From his earliest days in Tokyo, Jack had been visited by Ido, a nakōdo (read: matchmaker), who'd brought prospective wives for consideration. The wealthy American had found the efforts entertaining. One afternoon, Ido offers a young woman whom Jack had recently seen perform on a pleasure island in Tokyo Bay. 


Jack toys with Yuki cruelly before sending her away, just as he had Ido's other proposed brides. However, the heart will out. The American is haunted by the encounter. He starts on a quest to find the woman he'd rejected. Once found, he marries her.

Because the plot is so simple – twist included  it would spoil things to describe much more. It is important to the plot that, like Eaton herself, Yuki is "half-caste" – much is made of her blue eyes – and so is looked down upon by her fellow Japanese. More impactful to the plot is the clash of cultures, particularly as it concerns Oriental and Occidental understandings of marriage (here I employ the terms of the time). Reading in 2025, one hundred and fourteen years after publication I found interest in the married couple's reluctance to be open and share with one another.

In this one way, A Japanese Nightingale is a contemporary novel.


I finished 
A Japanese Nightingale last night. Today marks the sesquicentennial Winnifred Eaton's birth, which most likely took place in the family's rented row house on rue d'Iberville.

• **Supplied information**

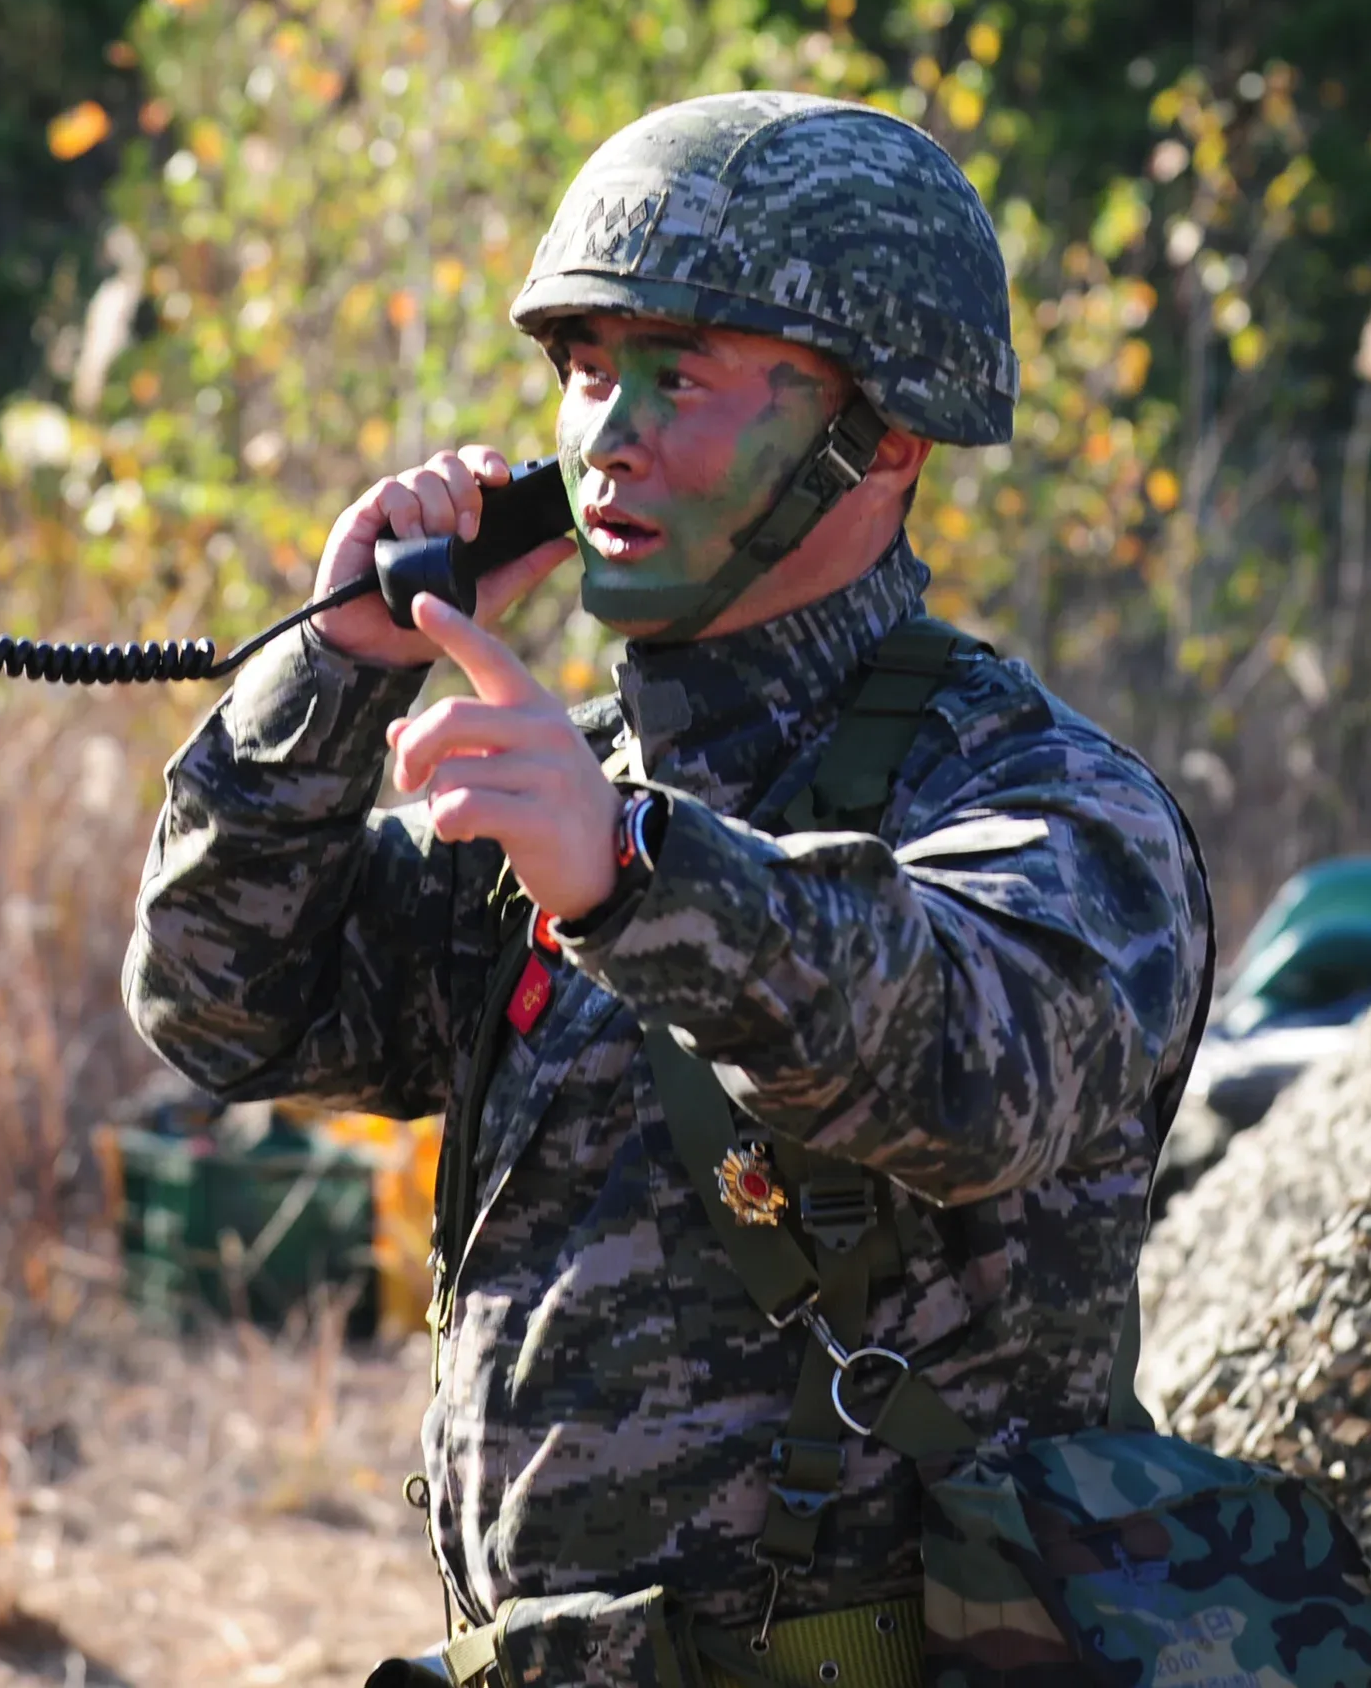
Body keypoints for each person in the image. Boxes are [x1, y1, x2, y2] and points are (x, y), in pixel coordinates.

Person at [123, 91, 1211, 1683]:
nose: (604, 439)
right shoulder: (562, 782)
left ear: (884, 439)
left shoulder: (1044, 795)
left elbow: (971, 1070)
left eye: (678, 378)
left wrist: (630, 873)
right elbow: (224, 1010)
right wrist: (335, 673)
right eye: (584, 370)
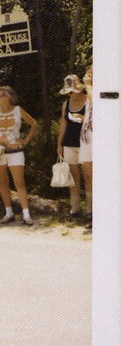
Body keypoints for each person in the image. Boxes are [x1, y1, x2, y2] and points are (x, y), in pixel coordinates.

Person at [0, 86, 38, 226]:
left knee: (20, 183)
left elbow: (34, 124)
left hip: (15, 150)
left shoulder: (18, 110)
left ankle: (26, 215)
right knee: (3, 183)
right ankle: (9, 213)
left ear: (8, 97)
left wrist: (25, 140)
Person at [56, 74, 88, 219]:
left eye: (72, 90)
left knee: (88, 176)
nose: (71, 94)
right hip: (69, 143)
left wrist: (83, 119)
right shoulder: (66, 104)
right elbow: (63, 124)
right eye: (68, 91)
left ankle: (91, 210)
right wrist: (59, 143)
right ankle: (75, 208)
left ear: (80, 88)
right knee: (73, 177)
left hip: (85, 143)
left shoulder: (89, 101)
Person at [80, 66, 93, 230]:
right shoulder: (89, 94)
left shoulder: (104, 89)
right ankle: (91, 212)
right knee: (88, 177)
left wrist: (89, 86)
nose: (88, 76)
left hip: (99, 138)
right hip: (86, 137)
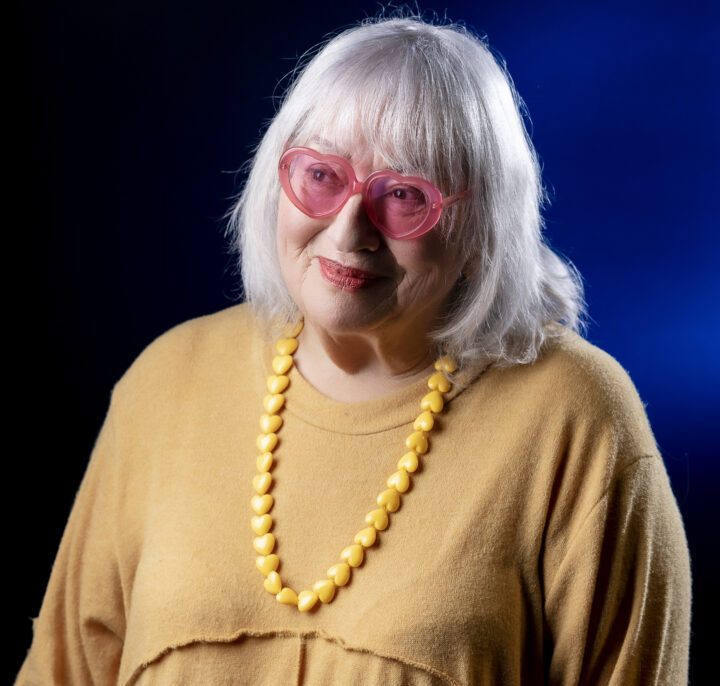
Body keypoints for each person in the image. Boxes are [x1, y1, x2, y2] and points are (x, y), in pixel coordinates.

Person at [16, 12, 692, 685]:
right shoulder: (166, 383)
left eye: (404, 195)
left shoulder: (577, 415)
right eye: (321, 175)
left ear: (482, 225)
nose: (348, 231)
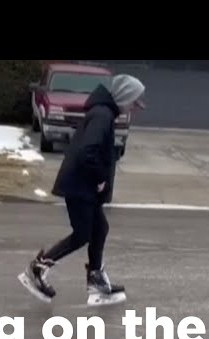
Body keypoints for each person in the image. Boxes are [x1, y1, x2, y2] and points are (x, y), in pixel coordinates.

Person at [20, 74, 146, 302]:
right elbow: (88, 150)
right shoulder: (102, 115)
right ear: (125, 97)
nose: (137, 107)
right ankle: (37, 269)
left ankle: (96, 280)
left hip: (83, 185)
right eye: (135, 101)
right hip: (80, 185)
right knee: (82, 234)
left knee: (100, 228)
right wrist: (100, 177)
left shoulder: (104, 113)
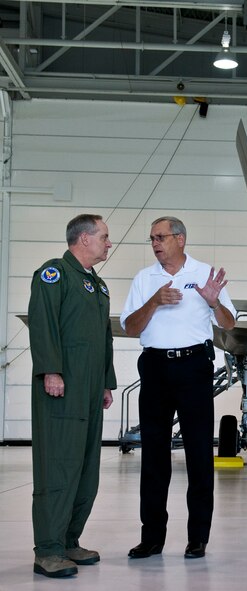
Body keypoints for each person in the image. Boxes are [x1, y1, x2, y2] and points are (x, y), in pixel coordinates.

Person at [120, 216, 236, 560]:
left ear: (180, 239)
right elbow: (129, 327)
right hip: (155, 369)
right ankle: (152, 538)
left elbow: (229, 324)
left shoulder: (204, 274)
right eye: (152, 239)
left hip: (194, 368)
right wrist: (154, 301)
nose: (155, 243)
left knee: (199, 453)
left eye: (161, 237)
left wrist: (214, 302)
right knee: (154, 456)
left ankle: (197, 537)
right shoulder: (145, 279)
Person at [27, 214, 116, 578]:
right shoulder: (54, 274)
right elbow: (42, 321)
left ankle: (68, 541)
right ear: (83, 239)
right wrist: (51, 369)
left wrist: (107, 382)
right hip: (61, 389)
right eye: (104, 237)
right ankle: (47, 549)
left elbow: (105, 338)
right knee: (58, 467)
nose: (109, 244)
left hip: (91, 391)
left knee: (85, 469)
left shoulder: (98, 286)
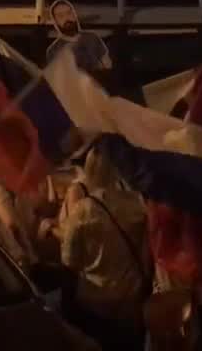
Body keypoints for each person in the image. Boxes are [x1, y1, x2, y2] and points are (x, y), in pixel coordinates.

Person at [53, 148, 148, 351]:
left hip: (95, 300)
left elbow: (69, 259)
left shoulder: (84, 209)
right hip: (131, 297)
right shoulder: (135, 204)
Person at [46, 0, 112, 74]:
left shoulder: (92, 37)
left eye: (69, 13)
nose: (67, 18)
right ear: (55, 21)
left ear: (74, 15)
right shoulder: (53, 51)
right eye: (61, 16)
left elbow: (107, 65)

• **Work to complete**
[a] According to the review of A Japanese Nightingale, what color are Yuki's eyes?
[b] From the review of A Japanese Nightingale, print the stretch from "Because the plot" through "on rue d'Iberville.".
[c] Carry on the review of A Japanese Nightingale, picking up after its last sentence.
Nothing in the records is needed here.

• **Responses to the tasks**
[a] Blue

[b]
Because the plot is so simple – twist included  it would spoil things to describe much more. It is important to the plot that, like Eaton herself, Yuki is "half-caste" – much is made of her blue eyes – and so is looked down upon by her fellow Japanese. More impactful to the plot is the clash of cultures, particularly as it concerns Oriental and Occidental understandings of marriage (here I employ the terms of the time). Reading in 2025, one hundred and fourteen years after publication I found interest in the married couple's reluctance to be open and share with one another.

In this one way, A Japanese Nightingale is a contemporary novel.


I finished 
A Japanese Nightingale last night. Today marks the sesquicentennial Winnifred Eaton's birth, which most likely took place in the family's rented row house on rue d'Iberville.

[c]
Once a bestseller, she has become Montreal's most neglected novelist.

Lillie Winnifred Eaton (née Winifred Lily Eaton)
21 August 1875 - 8 April 1954
RIP
Trivia: Adapted by Broadway and Hollywood, both subjects of the next post.

Object:
A beautiful hardcover, issued without dust jacket with illustrations credited to Genjiro Yeto. The books features three colour plates and subtle illustrations on each of its pages. It is one of the most beautiful volumes in my collection.


Access: Easily found, the least expensive copy listed online is Constable's UK first. Price: £8.00. The Harper first edition can be had for under twenty-five dollars. 

The edition I read can be enjoyed online through this link to the Internet Archive.


The novel has been translated into Swedish (En japansk näktergal, 1904). German (Japanische Nachtigall, 1920), and Polish (Słowiczek japoński, 1922).